=== SEGMENT DU DOCUMENT ===
Private equity : «Favoriser les partenariats avec des acteurs mondiaux peut apporter une expertise et créer des opportunités de transfert de connaissances»

Au Maroc, le capital-investissement connaît une dynamique croissante, soutenue par l’expansion de son écosystème. Le cadre juridique et réglementaire, récemment renforcé grâce à la loi 58.22, offre une meilleure sécurité aux investisseurs. Entretien avec Me Aïda Bennani, avocate au Barreau de Casablanca, spécialisée en droit des affaires.

 

Propos recueillis par Ibtissam Z.

Finances News Hebdo : Quels sont les principaux enjeux juridiques et réglementaires auxquels fait face le capitalinvestissement au Maroc? Et comment les récents développements législatifs, tels que la loi n° 58.22 pourraient-ils transformer ce secteur ?

Me Aïda Bennani : Le capital-investissement au Maroc a considérablement mûri au fil des années, établissant une base solide pour une croissance durable. Cependant, des défis subsistent, notamment en ce qui concernent la clarté réglementaire et la simplification des structures d'investissement. Comme l’a souligné Hassan Laaziri, président de l’Association marocaine des investisseurs en capital (AMIC), des améliorations réglementaires sont essentielles pour faire progresser cet écosystème. Les initiatives de l'AMIC visent à remédier à ces problèmes en plaidant pour des processus simplifiés, des incitations fiscales et un cadre juridique qui encourage les investissements nationaux et internationaux. La loi n° 58.22 représente une avancée majeure, conçue pour renforcer la confiance des investisseurs et aligner le secteur marocain du capital-investissement aux normes internationales. Nous pouvons désormais avancer que nous disposons d’un arsenal juridique destiné à encadrer les opérations, en améliorant la transparence, en protégeant les investisseurs minoritaires et en facilitant les flux de capitaux. Cette législation devrait attirer davantage d’investisseurs institutionnels et mondiaux, favorisant ainsi une croissance à long terme du secteur.

 

F.N.H. : L'industrie du capital-investissement au Maroc est sur le point de franchir un tournant décisif avec l'arrivée du Fonds Mohammed VI pour l'investissement. En 2023, les capitaux levés et les investissements ont atteint des niveaux record. Quels sont, selon vous, les facteurs qui expliquent cet engouement ?

Me A. B. : Les niveaux record de capitaux levés en 2023 reflètent une reconnaissance croissante de la position stratégique du Maroc en tant que hub régional d'investissement. Ainsi, le Fonds Mohammed VI pour l'investissement joue un rôle transformateur en renforçant la résilience et la croissance économique. Les initiatives ciblées du fonds et ses efforts collaboratifs avec des investisseurs nationaux et internationaux ont renforcé la confiance des opérateurs sur le marché. Par ailleurs, un environnement macroéconomique stable, des réformes stratégiques et une attention croissante aux critères ESG (environnementaux, sociaux et de gouvernance) attirent à la fois le capital-investissement et le capital-risque. Ces facteurs, combinés à l'engagement du gouvernement en faveur de l'entrepreneuriat, ont suscité un intérêt accru dans des secteurs tels que les énergies renouvelables, les technologies et les infrastructures.
=== EXTRAIT DE DONNÉES ===
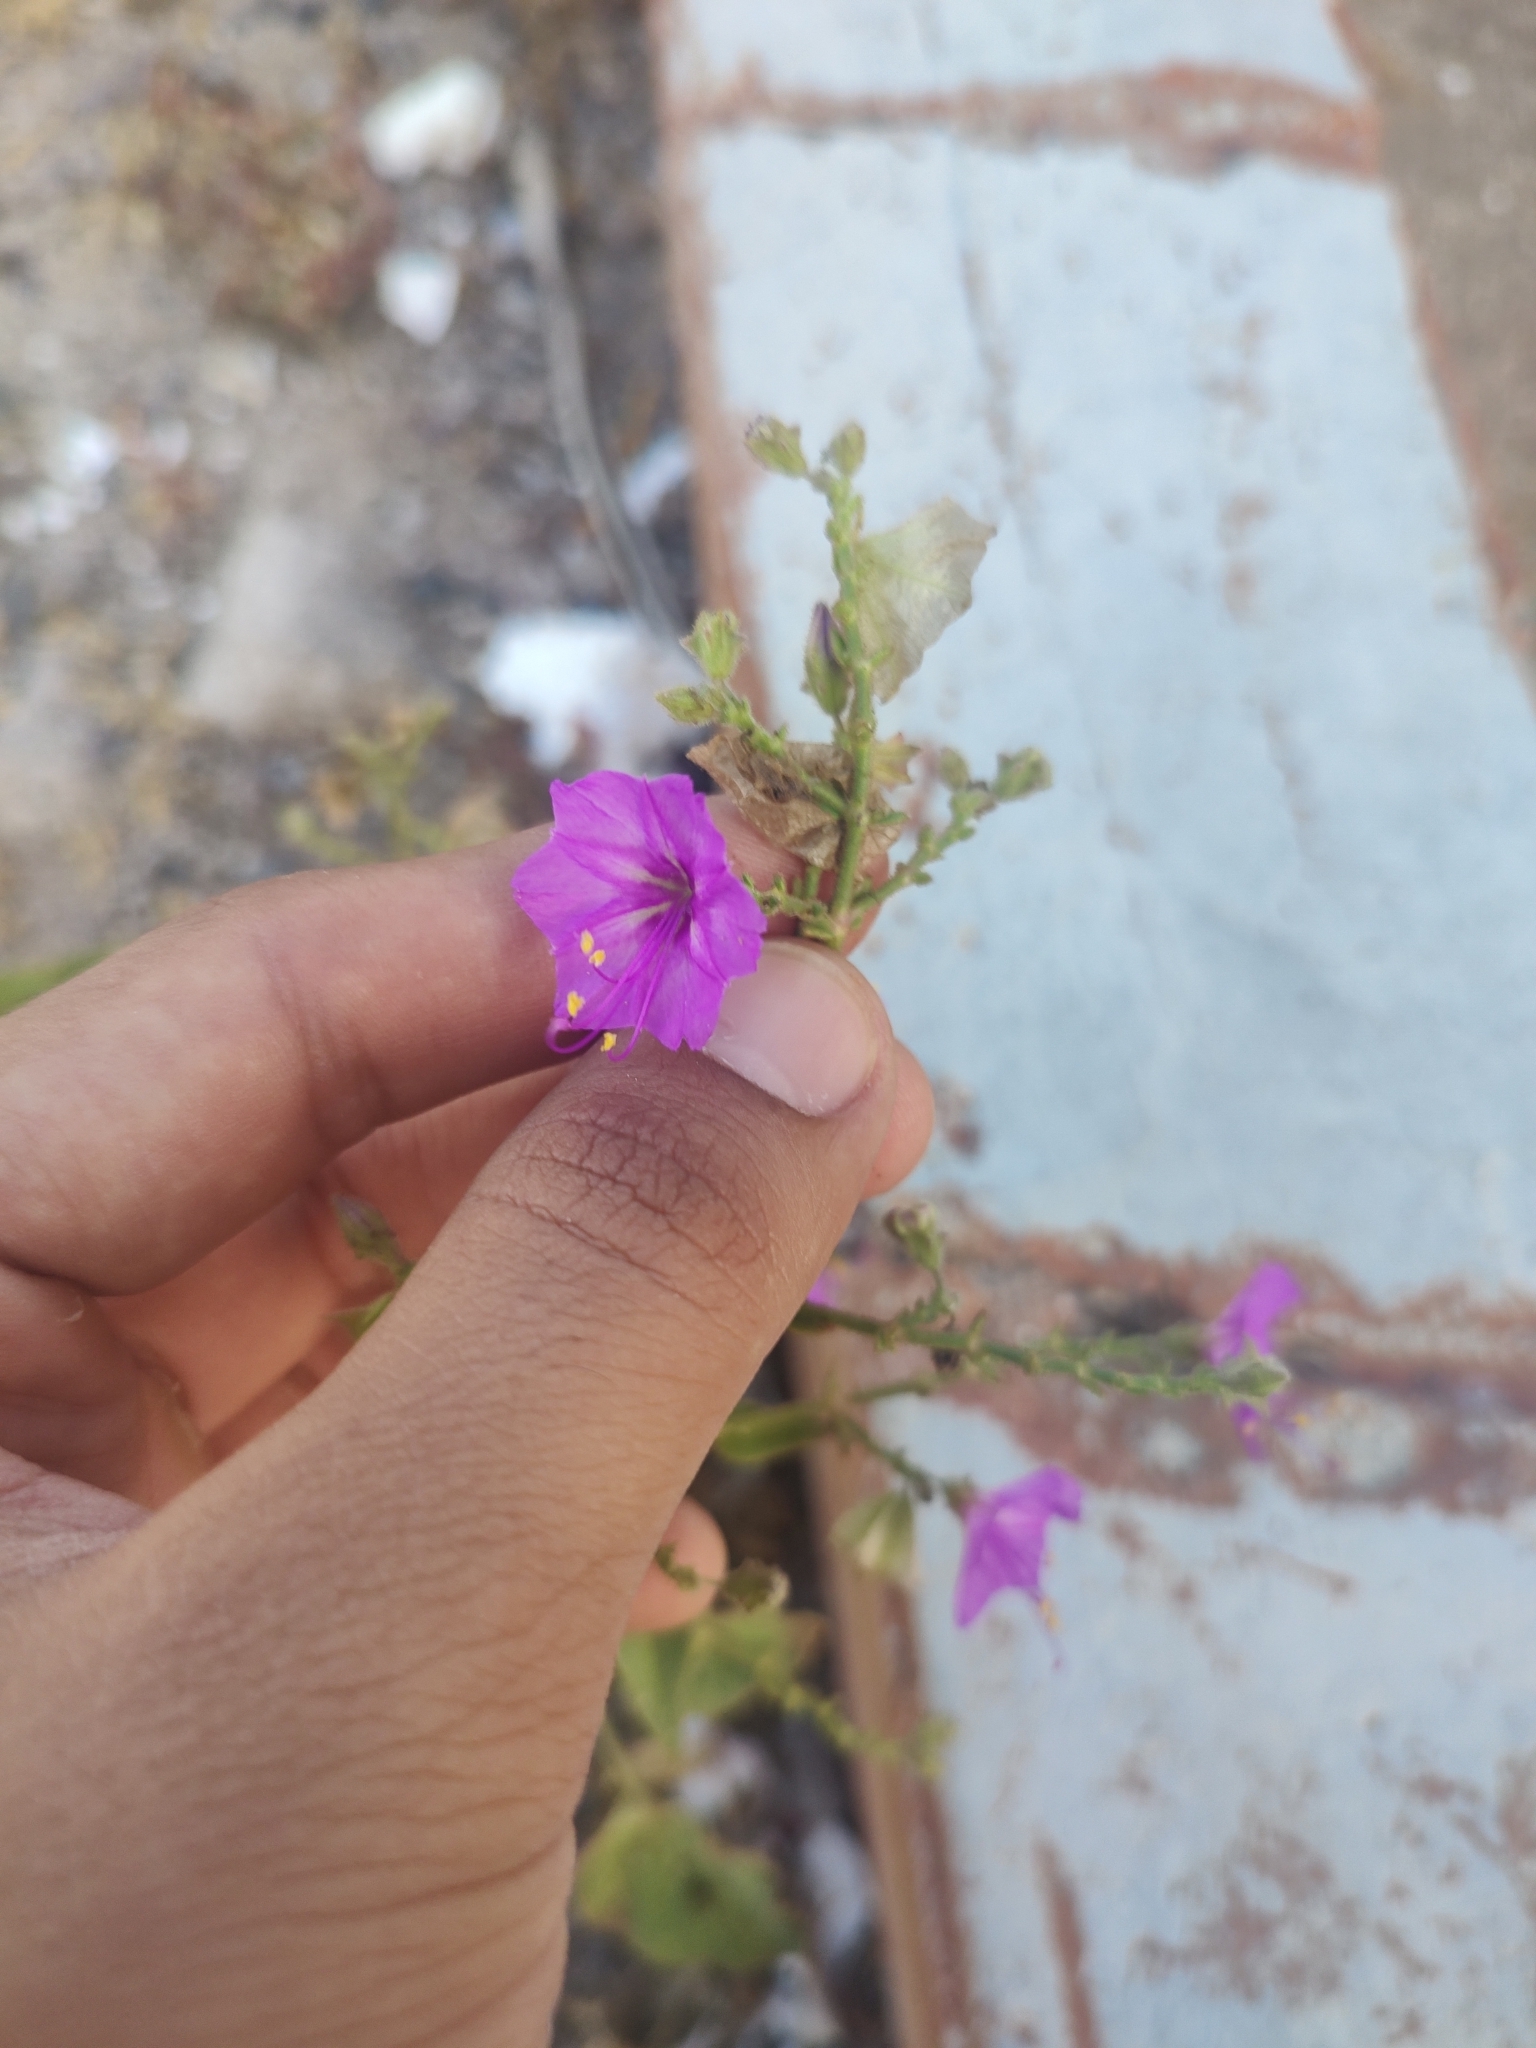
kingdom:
===
ACTIONS À MENER:
1) Selon l'entretien sur le capital-investissement au Maroc, dans quels secteurs l'intérêt s'est-il accru ? Citez-les tous.
2) Extrayez de l'entretien sur le capital-investissement au Maroc le passage allant de « Finances News Hebdo » jusqu'à « ce secteur ? ».

RÉPONSES CI-DESSOUS:
1) Les énergies renouvelables, les technologies et les infrastructures.

2)
Finances News Hebdo : Quels sont les principaux enjeux juridiques et réglementaires auxquels fait face le capitalinvestissement au Maroc? Et comment les récents développements législatifs, tels que la loi n° 58.22 pourraient-ils transformer ce secteur ?